CREPÚSCULO DA LEI – XXII

Papai e mamãe: quero meus direitos! 

Freud (1856 – 1939) tinha uma personalidade pouco alinhada com aqueles que se contrapunham às suas teses. São notórios – até proveitosos – os embates com seus discípulos do famoso Círculo de Viena, notadamente com Gustav Jung (1875 – 1961), pai da psicologia analítica.

Sem embargo, há outro dissidente freudiano que interessa particularmente ao texto, chamado Otto Rank (1884 – 1939). Muito embora um acadêmico da psicologia, Rank também tinha bases na filosofia e isto contribuiu para a formação de sua tese em relação ao trauma humano, voltado para o momento do nascer: sim, o nascimento como grande trauma humano!

Diferentemente de Freud, que reportava as questões dos traumas na abordagem sexual, Rank entendia que o grande trauma do ser humano consistia no próprio nascimento, na dura passagem da vida intra-uterina para o choque do parto e à nova vida, agora distante da proteção e aconchego maternos.

Sob esse aspecto, todo o processo de adultização corresponde ao duro sofrimento de afastamento daquele espaço primordial da proteção e que assombra a memória carente até mesmo na agradável posição fetal de dormir em conchinha.

É por conta dessa dor do desamparo que os processos de infantilização possuem certa facilidade de assentamento nas práticas sociais, conforme já percebido pelos estudos da neurociência. Remover o indivíduo do seu conflito temporal de dura adultização e transitar com ele em lúdicos playgrounds infantilizantes do comportamento provocam sintomas de desvios de alívio na vida que segue.

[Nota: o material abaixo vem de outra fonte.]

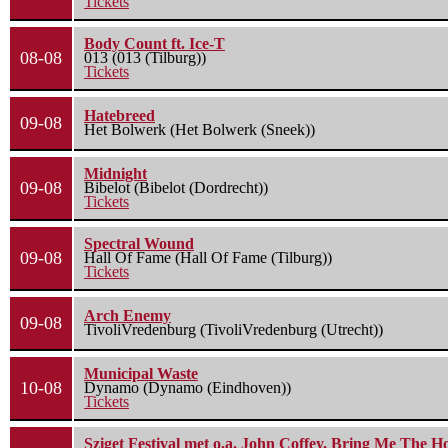
Tickets
Body Count ft. Ice-T
08-08
013 (013 (Tilburg))
Tickets
Hatebreed
09-08
Het Bolwerk (Het Bolwerk (Sneek))
Midnight
09-08
Bibelot (Bibelot (Dordrecht))
Tickets
Spectral Wound
09-08
Hall Of Fame (Hall Of Fame (Tilburg))
Tickets
Arch Enemy
09-08
TivoliVredenburg (TivoliVredenburg (Utrecht))
Municipal Waste
10-08
Dynamo (Dynamo (Eindhoven))
Tickets
Sziget Festival met o.a. John Coffey, Bring Me The H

A infantilização opera em diversos discursos, mas vem obtendo especial êxito nas práticas de vulnerabilização quase vitimizante de governos paternalistas, assim estabelecidos por conta de práticas de alienação e rupturas com os deveres e obrigações sociais.

Não é por outro motivo que se detectam adultos infantilizados ainda morando com os pais, adolescentes quarentões e filas gigantescas para se assistir a vingadores e às ligas das justiças, todos identificados com os capitães américas, hulks, homens de ferros ou mesmo coringas, tanos, duendes verdes, porque não importa a vilania para o processo reconfortante e repousante da infantilização.

O processo de infantilização contribuiu significativamente para a questão da pós-verdade, já que a fuga da verdade faz parte do mundo infantil. Também faz parte do mundo infantil não saber discutir e se irritar com os oponentes sempre que o (pouco) argumento falta. Além disto, faz parte da infantilização recorrer narcisicamente às armas, assim como os heróis do cinema o fazem. No cinema, nem o herói, nem o vilão têm muita paciência com o debate.

A última década e meia contribuiu com o processo de infantilização mediante uma educação disneymode e mediante a cessão desmedida de direitos sem a contraposição dos respectivos deveres. Diversos infantilizados se colocam no direito de não ter deveres e, como pirracentos sociais, bradam sem nenhum pudor: “Quero meus direitos!”, como se essa invocação pudesse transformar-lhes imediatamente em algum herói capaz de resolver-lhes os próprios problemas.

Uma coisa é certa: enquanto esse processo de infantilização perdurar – até mesmo nas brincadeiras com arminhas – haverá chatura e choro em desalento por qualquer coisa, e para tudo quanto é canto.